La esperanza está puesta en los jóvenes. Ellos, que han crecido escuchando historias aterradoras en el seno de sus familias, constituyen tres cuartas partes de los 12 millones de ruandeses que viven ahora en el país. “La gente joven de Ruanda tiene todo lo necesario para transformar nuestro país”, apuntó Kagame durante el discurso conmemorativo por el vigésimo quinto aniversario del genocidio. Los menores de 30 años crecieron bajo la sombra del terror y el genocidio y ahora son la palanca de cambio y modernidad en un país en el que la última palabra siempre queda en manos de su presidente.
Ahora, las políticas de reconciliación dominan la vida pública.

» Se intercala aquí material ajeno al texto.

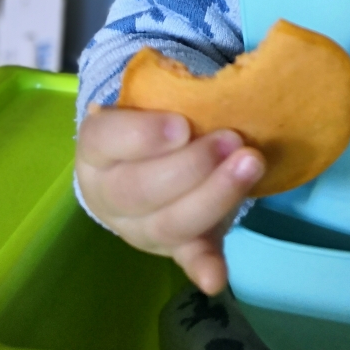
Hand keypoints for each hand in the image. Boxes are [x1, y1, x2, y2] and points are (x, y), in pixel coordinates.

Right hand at [76, 107, 264, 294]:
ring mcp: (141, 227)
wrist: (146, 161)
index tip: (183, 125)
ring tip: (252, 164)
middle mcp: (110, 194)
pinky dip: (203, 266)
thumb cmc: (154, 119)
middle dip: (192, 165)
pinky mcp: (174, 247)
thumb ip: (175, 90)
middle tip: (233, 140)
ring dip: (215, 196)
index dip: (144, 135)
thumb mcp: (151, 100)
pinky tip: (216, 277)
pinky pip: (187, 257)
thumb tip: (223, 73)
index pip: (106, 139)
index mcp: (98, 148)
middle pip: (141, 189)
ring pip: (169, 223)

Hace 27 años la radio fue clave para difundir el odio y ahora se promociona como un punto de unión. En Radio La Benevolencia, la emisora nacional heredera de la propagandística Radio Televisión Libre Des Mille Collines, se habla de diálogo y perdón a través de la radionovela Musekeweya o Nuevo Amanecer. Una producción en colaboración con Oxfam que busca difundir un mensaje reconciliador entre comunidades. En el ámbito deportivo, el Team Rwanda, fundado en 2006, se ha convertido en el primer grupo ciclista en reunir tanto a hutus como tutsis, y es uno de los mejores equipos del continente. Los ruandeses buscan reconstruir la confianza, aspiran a que pronunciar en público las palabras tutsi o hutu no sea un tabú y que un matrimonio entre ambos no sea la mayor de las tragedias.